──────── EXCERPT TO READ

Customer Rating: 3 out of 5 
I bought this book in hopes of finding my ideal location. The book is useful but almost all statistical. Also, the real estate and economy sections are very much out of date - then again, our economy in general is always changing. I found the sections on Canada very helpful. For more stats, try the US Census website, talk about all the right tools!

Fat book of facts
Customer Rating: 4 out of 5 
I found this book a delightful conglomeration of every fact you might want to know about a city and it's livability. The catagories were population,economy& jobs, Cost of living, Climate, Education, Healthcare, Crime, transportation, Leisure,arts& culture, and quality of life.The charts, tables,and maps kept me in a sense of discovery! The info is really easy to understand and not too abstract. Peter Sander and Bert Sperling, the authors have a great background and created a very flowing publication.

Truth: its a good book for most of us
Customer Rating: 5 out of 5 
I think this book is uncannily accurate in the way it described many cities with which I am familiar. Must be accurate for the others as well, right? So I would say it is actually very useful.. Anything with a gazillion bits of information will have some errors, but on the whole, trust me, it's a good book.

A Publisher's Huge Embarassment
Customer Rating: 1 out of 5 
This book rates cities by several livability factors, then adds the ratings to determine who's #1 (it's Charlottesville, VA), who's #2 (Santa Fe, NM) . . . all the way down to who's #331 (Laredo, TX), dead last.

────────────────
──────── INFORMATION SHOWN

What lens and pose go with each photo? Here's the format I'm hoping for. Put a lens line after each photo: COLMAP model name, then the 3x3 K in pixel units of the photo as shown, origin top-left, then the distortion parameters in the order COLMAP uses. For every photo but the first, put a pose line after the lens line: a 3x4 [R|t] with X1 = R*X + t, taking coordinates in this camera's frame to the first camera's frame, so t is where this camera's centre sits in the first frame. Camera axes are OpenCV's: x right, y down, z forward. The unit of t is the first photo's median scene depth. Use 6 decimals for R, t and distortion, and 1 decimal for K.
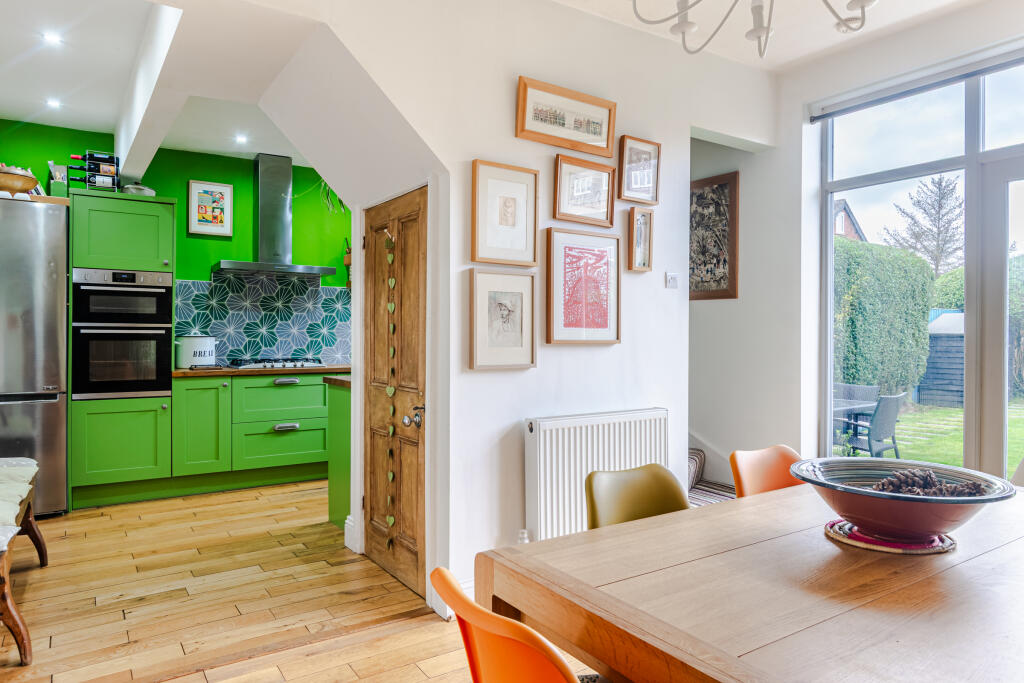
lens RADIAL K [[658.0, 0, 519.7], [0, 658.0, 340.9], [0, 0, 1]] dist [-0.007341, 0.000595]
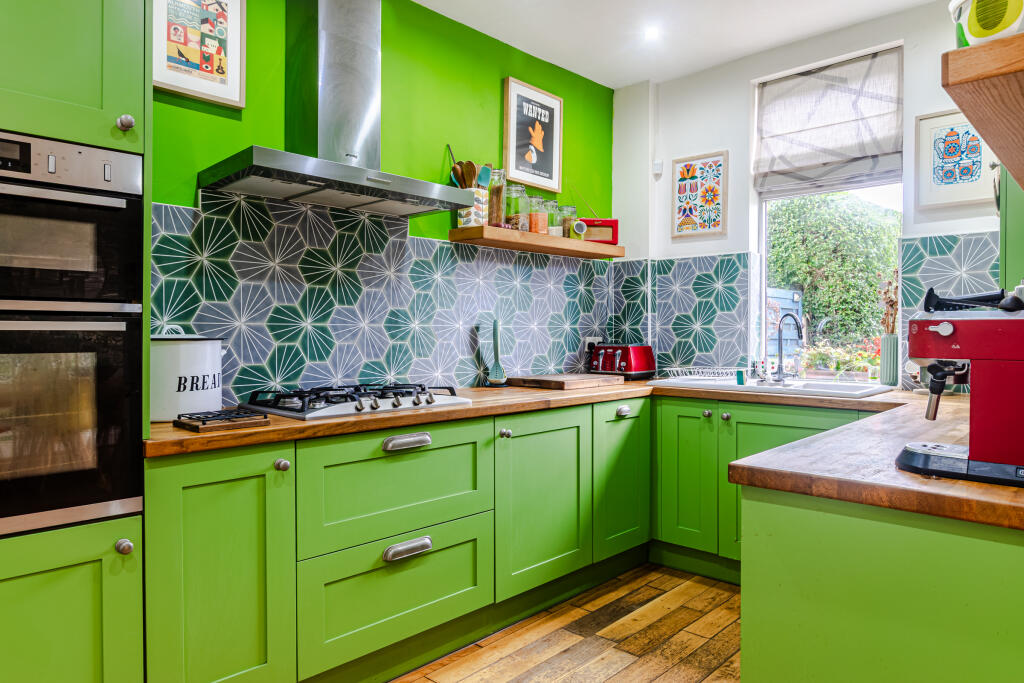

────────────────

== WORK REQUEST A ==
According to the book reviews, which city does the book rank #1?
== WORK REQUEST B ==
In the book reviews, rewrite the paragraph that begins "I found this book a delightful conglomeration" as a short bulleted list that keeps its main facts.
== WORK REQUEST C ==
Continue the book reviews from the point where they stop.

== OUTPUT A ==
Charlottesville, VA.

== OUTPUT B ==
- The book gathers every fact you might want about a city and its livability.
- Its categories are population, economy and jobs, cost of living, climate, education, healthcare, crime, transportation, leisure, arts and culture, and quality of life.
- Charts, tables, and maps gave the reader a sense of discovery.
- The information is easy to understand and not too abstract.
- The authors, Peter Sander and Bert Sperling, have a strong background and wrote a smoothly flowing book.

== OUTPUT C ==
In doing so, the authors have inadvertently switched the ratings of cities with the same name: Columbia (Missouri and South Carolina), Columbus (Georgia and Ohio), Decatur (Alabama and Illinois), Florence (Alabama and South Carolina) Jackson (Michigan and Mississippi), Lafayette (Indiana and Louisiana) and Springfield (Illinois and Massachusetts).

For example: Florence (Alabama) gets Florence (South Carolina's) rosey score for employment, while the latter is saddled with the former's rather grim employment score. Or, Jackson (Michigan) receives Jackson (Mississippi's) milder weather rating, while the latter is stuck with the former's rotten climate rating.

Since a city's ranking depends on the rankings of other cities, these astounding errors affect the final results of every other city listed in the book. You can verify this yourself by comparing ratings summarized in the beginning of the book with ratings in each city's profile.

This book is a fraud. If this had happened in health care or financial services, the authors would have been fired and their study withdrawn.